YOUR TASK: Hand back the entries exactly as written, minus every picture.
>>
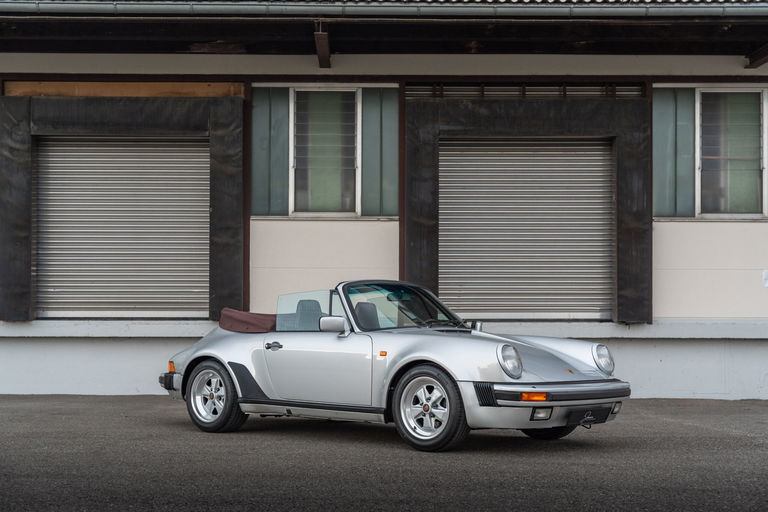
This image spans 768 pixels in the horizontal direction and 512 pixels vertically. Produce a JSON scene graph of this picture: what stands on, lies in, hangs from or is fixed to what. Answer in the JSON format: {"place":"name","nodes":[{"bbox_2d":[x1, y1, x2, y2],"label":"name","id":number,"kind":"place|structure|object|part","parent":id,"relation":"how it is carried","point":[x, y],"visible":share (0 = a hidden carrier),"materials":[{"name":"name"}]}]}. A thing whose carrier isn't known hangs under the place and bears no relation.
{"place":"outdoors","nodes":[
{"label":"outdoors","id":0,"kind":"place"},
{"bbox_2d":[0,395,767,511],"label":"asphalt pavement","id":1,"kind":"structure","parent":0,"point":[759,409],"materials":[{"name":"grey asphalt"}]},
{"bbox_2d":[158,281,633,451],"label":"convertible car","id":2,"kind":"object","parent":1,"relation":"on","point":[218,356],"visible":0.97,"materials":[{"name":"metal"}]},
{"label":"bumper","id":3,"kind":"part","parent":2,"relation":"part of","materials":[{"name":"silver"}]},
{"label":"wheel","id":4,"kind":"part","parent":2,"relation":"part of","materials":[{"name":"rubber"}]},
{"bbox_2d":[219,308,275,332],"label":"cover","id":5,"kind":"object","parent":2,"relation":"on","point":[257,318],"visible":0.61,"materials":[{"name":"red fabric"}]},
{"label":"door handle","id":6,"kind":"part","parent":2,"relation":"part of","materials":[{"name":"metal"}]},
{"label":"seat","id":7,"kind":"part","parent":2,"relation":"part of","materials":[{"name":"black leather"}]},
{"label":"window","id":8,"kind":"part","parent":2,"relation":"part of","materials":[{"name":"clear glass"}]},
{"label":"mirror","id":9,"kind":"part","parent":2,"relation":"part of","materials":[{"name":"silver mirror"}]},
{"label":"seat","id":10,"kind":"part","parent":2,"relation":"part of","materials":[{"name":"black leather"}]},
{"label":"wheel","id":11,"kind":"part","parent":2,"relation":"part of","materials":[{"name":"black rubber"}]},
{"label":"headlight","id":12,"kind":"part","parent":2,"relation":"part of","materials":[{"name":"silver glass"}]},
{"label":"fog light","id":13,"kind":"part","parent":2,"relation":"part of","materials":[{"name":"glass"}]},
{"label":"tire","id":14,"kind":"part","parent":2,"relation":"part of","materials":[{"name":"black rubber"}]},
{"label":"bumper","id":15,"kind":"part","parent":2,"relation":"part of","materials":[{"name":"metal"}]},
{"bbox_2d":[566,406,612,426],"label":"license plate","id":16,"kind":"object","parent":2,"relation":"attached to","point":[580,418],"visible":0.9,"materials":[{"name":"black"}]},
{"label":"headlight","id":17,"kind":"part","parent":2,"relation":"part of","materials":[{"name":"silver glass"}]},
{"bbox_2d":[0,3,767,399],"label":"building","id":18,"kind":"structure","parent":0,"point":[732,229],"materials":[{"name":"paint"}]},
{"bbox_2d":[34,137,210,318],"label":"roller shutter","id":19,"kind":"object","parent":18,"relation":"in","point":[50,164],"visible":0.84,"materials":[{"name":"metal"}]},
{"bbox_2d":[0,92,244,319],"label":"dock seal","id":20,"kind":"object","parent":18,"relation":"attached to","point":[224,164],"visible":0.91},
{"bbox_2d":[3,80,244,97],"label":"wooden board","id":21,"kind":"object","parent":18,"relation":"attached to","point":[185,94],"visible":0.67,"materials":[{"name":"brown wood"}]},
{"bbox_2d":[249,86,290,216],"label":"window panel","id":22,"kind":"object","parent":18,"relation":"attached to","point":[262,130],"visible":0.73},
{"bbox_2d":[290,86,359,216],"label":"window","id":23,"kind":"structure","parent":18,"relation":"in","point":[350,158],"materials":[{"name":"glass"}]},
{"bbox_2d":[360,86,398,216],"label":"window panel","id":24,"kind":"object","parent":18,"relation":"attached to","point":[367,112],"visible":0.69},
{"bbox_2d":[0,0,767,57],"label":"roof overhang","id":25,"kind":"object","parent":18,"relation":"attached to","point":[215,38],"visible":0.89,"materials":[{"name":"brown"}]},
{"bbox_2d":[314,20,330,68],"label":"wooden beam","id":26,"kind":"object","parent":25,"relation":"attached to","point":[322,39],"visible":0.96,"materials":[{"name":"brown wood"}]},
{"bbox_2d":[2,0,767,16],"label":"gutter","id":27,"kind":"object","parent":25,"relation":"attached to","point":[60,5],"visible":0.96,"materials":[{"name":"metal"}]},
{"bbox_2d":[406,81,643,98],"label":"vent","id":28,"kind":"object","parent":18,"relation":"in","point":[598,91],"visible":0.63,"materials":[{"name":"metal"}]},
{"bbox_2d":[437,140,613,320],"label":"roller shutter","id":29,"kind":"object","parent":18,"relation":"in","point":[441,163],"visible":0.89,"materials":[{"name":"metal"}]},
{"bbox_2d":[405,94,650,324],"label":"dock seal","id":30,"kind":"object","parent":18,"relation":"attached to","point":[625,190],"visible":0.91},
{"bbox_2d":[651,86,695,217],"label":"window panel","id":31,"kind":"object","parent":18,"relation":"attached to","point":[662,160],"visible":0.62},
{"bbox_2d":[696,87,767,217],"label":"window","id":32,"kind":"structure","parent":18,"relation":"in","point":[752,184],"materials":[{"name":"glass"}]},
{"bbox_2d":[744,43,767,68],"label":"wooden beam","id":33,"kind":"structure","parent":18,"relation":"attached to","point":[750,64],"materials":[{"name":"brown wood"}]},
{"bbox_2d":[762,269,767,286],"label":"paper notice","id":34,"kind":"object","parent":18,"relation":"attached to","point":[765,276],"visible":0.97,"materials":[{"name":"white"}]}
]}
<<
RESPONSE TO THIS EXERCISE:
This image spans 768 pixels in the horizontal direction and 512 pixels vertically. Produce a JSON scene graph of this picture: what stands on, lies in, hangs from or is fixed to what. Answer in the JSON format: {"place":"name","nodes":[{"bbox_2d":[x1, y1, x2, y2],"label":"name","id":number,"kind":"place|structure|object|part","parent":id,"relation":"how it is carried","point":[x, y],"visible":share (0 = a hidden carrier),"materials":[{"name":"name"}]}]}. A thing whose carrier isn't known hangs under the place and bears no relation.
{"place":"outdoors","nodes":[
{"label":"outdoors","id":0,"kind":"place"},
{"bbox_2d":[0,395,767,511],"label":"asphalt pavement","id":1,"kind":"structure","parent":0,"point":[759,409],"materials":[{"name":"grey asphalt"}]},
{"bbox_2d":[158,281,633,451],"label":"convertible car","id":2,"kind":"object","parent":1,"relation":"on","point":[218,356],"visible":0.97,"materials":[{"name":"metal"}]},
{"label":"bumper","id":3,"kind":"part","parent":2,"relation":"part of","materials":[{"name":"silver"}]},
{"label":"wheel","id":4,"kind":"part","parent":2,"relation":"part of","materials":[{"name":"rubber"}]},
{"bbox_2d":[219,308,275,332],"label":"cover","id":5,"kind":"object","parent":2,"relation":"on","point":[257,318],"visible":0.61,"materials":[{"name":"red fabric"}]},
{"label":"door handle","id":6,"kind":"part","parent":2,"relation":"part of","materials":[{"name":"metal"}]},
{"label":"seat","id":7,"kind":"part","parent":2,"relation":"part of","materials":[{"name":"black leather"}]},
{"label":"window","id":8,"kind":"part","parent":2,"relation":"part of","materials":[{"name":"clear glass"}]},
{"label":"mirror","id":9,"kind":"part","parent":2,"relation":"part of","materials":[{"name":"silver mirror"}]},
{"label":"seat","id":10,"kind":"part","parent":2,"relation":"part of","materials":[{"name":"black leather"}]},
{"label":"wheel","id":11,"kind":"part","parent":2,"relation":"part of","materials":[{"name":"black rubber"}]},
{"label":"headlight","id":12,"kind":"part","parent":2,"relation":"part of","materials":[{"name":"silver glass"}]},
{"label":"fog light","id":13,"kind":"part","parent":2,"relation":"part of","materials":[{"name":"glass"}]},
{"label":"tire","id":14,"kind":"part","parent":2,"relation":"part of","materials":[{"name":"black rubber"}]},
{"label":"bumper","id":15,"kind":"part","parent":2,"relation":"part of","materials":[{"name":"metal"}]},
{"bbox_2d":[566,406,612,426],"label":"license plate","id":16,"kind":"object","parent":2,"relation":"attached to","point":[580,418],"visible":0.9,"materials":[{"name":"black"}]},
{"label":"headlight","id":17,"kind":"part","parent":2,"relation":"part of","materials":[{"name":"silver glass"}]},
{"bbox_2d":[0,3,767,399],"label":"building","id":18,"kind":"structure","parent":0,"point":[732,229],"materials":[{"name":"paint"}]},
{"bbox_2d":[34,137,210,318],"label":"roller shutter","id":19,"kind":"object","parent":18,"relation":"in","point":[50,164],"visible":0.84,"materials":[{"name":"metal"}]},
{"bbox_2d":[0,92,244,319],"label":"dock seal","id":20,"kind":"object","parent":18,"relation":"attached to","point":[224,164],"visible":0.91},
{"bbox_2d":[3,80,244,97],"label":"wooden board","id":21,"kind":"object","parent":18,"relation":"attached to","point":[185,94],"visible":0.67,"materials":[{"name":"brown wood"}]},
{"bbox_2d":[249,86,290,216],"label":"window panel","id":22,"kind":"object","parent":18,"relation":"attached to","point":[262,130],"visible":0.73},
{"bbox_2d":[290,86,359,216],"label":"window","id":23,"kind":"structure","parent":18,"relation":"in","point":[350,158],"materials":[{"name":"glass"}]},
{"bbox_2d":[360,86,398,216],"label":"window panel","id":24,"kind":"object","parent":18,"relation":"attached to","point":[367,112],"visible":0.69},
{"bbox_2d":[0,0,767,57],"label":"roof overhang","id":25,"kind":"object","parent":18,"relation":"attached to","point":[215,38],"visible":0.89,"materials":[{"name":"brown"}]},
{"bbox_2d":[314,20,330,68],"label":"wooden beam","id":26,"kind":"object","parent":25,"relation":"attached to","point":[322,39],"visible":0.96,"materials":[{"name":"brown wood"}]},
{"bbox_2d":[2,0,767,16],"label":"gutter","id":27,"kind":"object","parent":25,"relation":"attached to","point":[60,5],"visible":0.96,"materials":[{"name":"metal"}]},
{"bbox_2d":[406,81,643,98],"label":"vent","id":28,"kind":"object","parent":18,"relation":"in","point":[598,91],"visible":0.63,"materials":[{"name":"metal"}]},
{"bbox_2d":[437,140,613,320],"label":"roller shutter","id":29,"kind":"object","parent":18,"relation":"in","point":[441,163],"visible":0.89,"materials":[{"name":"metal"}]},
{"bbox_2d":[405,94,650,324],"label":"dock seal","id":30,"kind":"object","parent":18,"relation":"attached to","point":[625,190],"visible":0.91},
{"bbox_2d":[651,86,695,217],"label":"window panel","id":31,"kind":"object","parent":18,"relation":"attached to","point":[662,160],"visible":0.62},
{"bbox_2d":[696,87,767,217],"label":"window","id":32,"kind":"structure","parent":18,"relation":"in","point":[752,184],"materials":[{"name":"glass"}]},
{"bbox_2d":[744,43,767,68],"label":"wooden beam","id":33,"kind":"structure","parent":18,"relation":"attached to","point":[750,64],"materials":[{"name":"brown wood"}]},
{"bbox_2d":[762,269,767,286],"label":"paper notice","id":34,"kind":"object","parent":18,"relation":"attached to","point":[765,276],"visible":0.97,"materials":[{"name":"white"}]}
]}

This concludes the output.